====== TASK MATERIAL ======

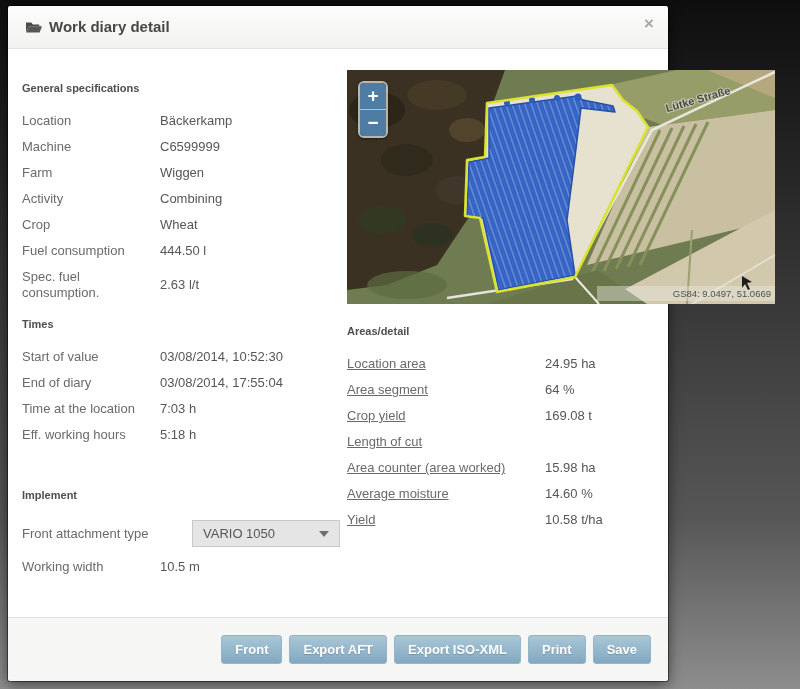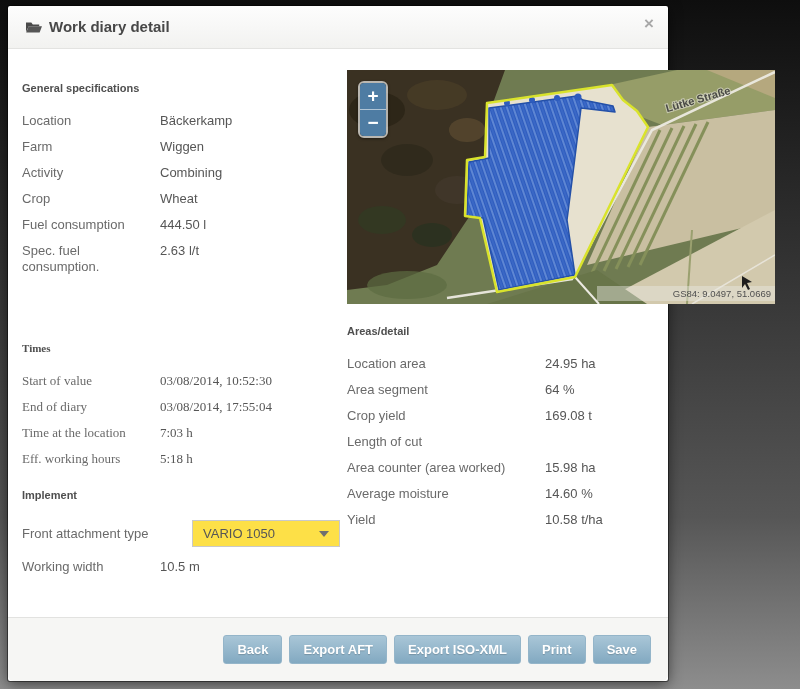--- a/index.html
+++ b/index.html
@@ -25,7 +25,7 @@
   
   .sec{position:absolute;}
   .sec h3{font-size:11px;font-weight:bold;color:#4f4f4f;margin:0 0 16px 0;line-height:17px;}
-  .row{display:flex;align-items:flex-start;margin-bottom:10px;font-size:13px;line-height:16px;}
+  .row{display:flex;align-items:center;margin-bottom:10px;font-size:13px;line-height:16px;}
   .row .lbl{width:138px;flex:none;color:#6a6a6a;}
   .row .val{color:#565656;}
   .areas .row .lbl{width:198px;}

======

INSTRUCTIONS TO FOLLOW —
Output nothing but an exact retyping of the material, pictures excluded.

SOLUTION —
--- a/index.html
+++ b/index.html
@@ -25,7 +25,7 @@
   
   .sec{position:absolute;}
   .sec h3{font-size:11px;font-weight:bold;color:#4f4f4f;margin:0 0 16px 0;line-height:17px;}
-  .row{display:flex;align-items:flex-start;margin-bottom:10px;font-size:13px;line-height:16px;}
+  .row{display:flex;align-items:center;margin-bottom:10px;font-size:13px;line-height:16px;}
   .row .lbl{width:138px;flex:none;color:#6a6a6a;}
   .row .val{color:#565656;}
   .areas .row .lbl{width:198px;}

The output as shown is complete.